» **Instructions to follow**: What is needed is an exact copy of the line that contains "899 472 20.07" and of all later lines to the end of the records below, with no other lines.
[[ Records to use, beginning ]]
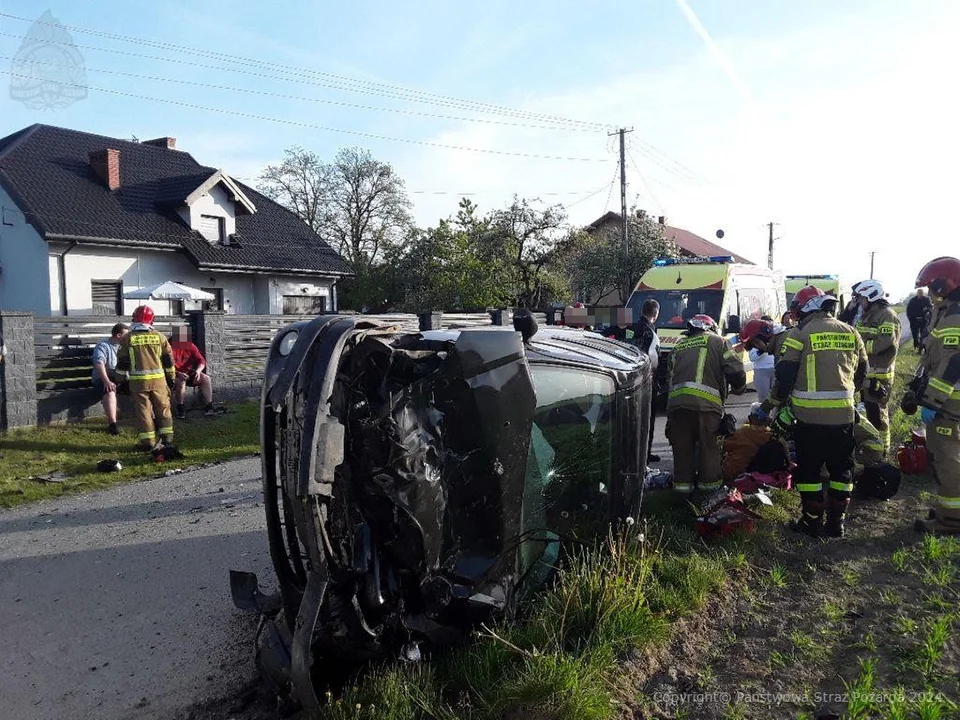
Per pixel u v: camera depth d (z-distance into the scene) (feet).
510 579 11.41
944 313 18.39
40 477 26.50
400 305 107.34
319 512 9.69
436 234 100.68
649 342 23.76
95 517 22.07
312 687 9.53
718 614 13.52
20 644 13.94
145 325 30.45
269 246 91.56
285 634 11.16
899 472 20.07
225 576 16.99
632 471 14.74
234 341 42.14
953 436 16.94
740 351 33.99
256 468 28.22
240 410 39.47
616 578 12.42
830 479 17.47
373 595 10.07
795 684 11.25
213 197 84.23
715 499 17.25
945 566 15.20
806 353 17.48
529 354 12.73
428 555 10.41
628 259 99.60
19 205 67.15
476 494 10.97
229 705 11.70
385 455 10.18
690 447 19.49
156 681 12.48
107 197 78.02
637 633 11.84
[[ Records to use, end ]]
» **Response to this exercise**:
899 472 20.07
225 576 16.99
632 471 14.74
234 341 42.14
953 436 16.94
740 351 33.99
256 468 28.22
240 410 39.47
616 578 12.42
830 479 17.47
373 595 10.07
795 684 11.25
213 197 84.23
715 499 17.25
945 566 15.20
806 353 17.48
529 354 12.73
428 555 10.41
628 259 99.60
19 205 67.15
476 494 10.97
229 705 11.70
385 455 10.18
690 447 19.49
156 681 12.48
107 197 78.02
637 633 11.84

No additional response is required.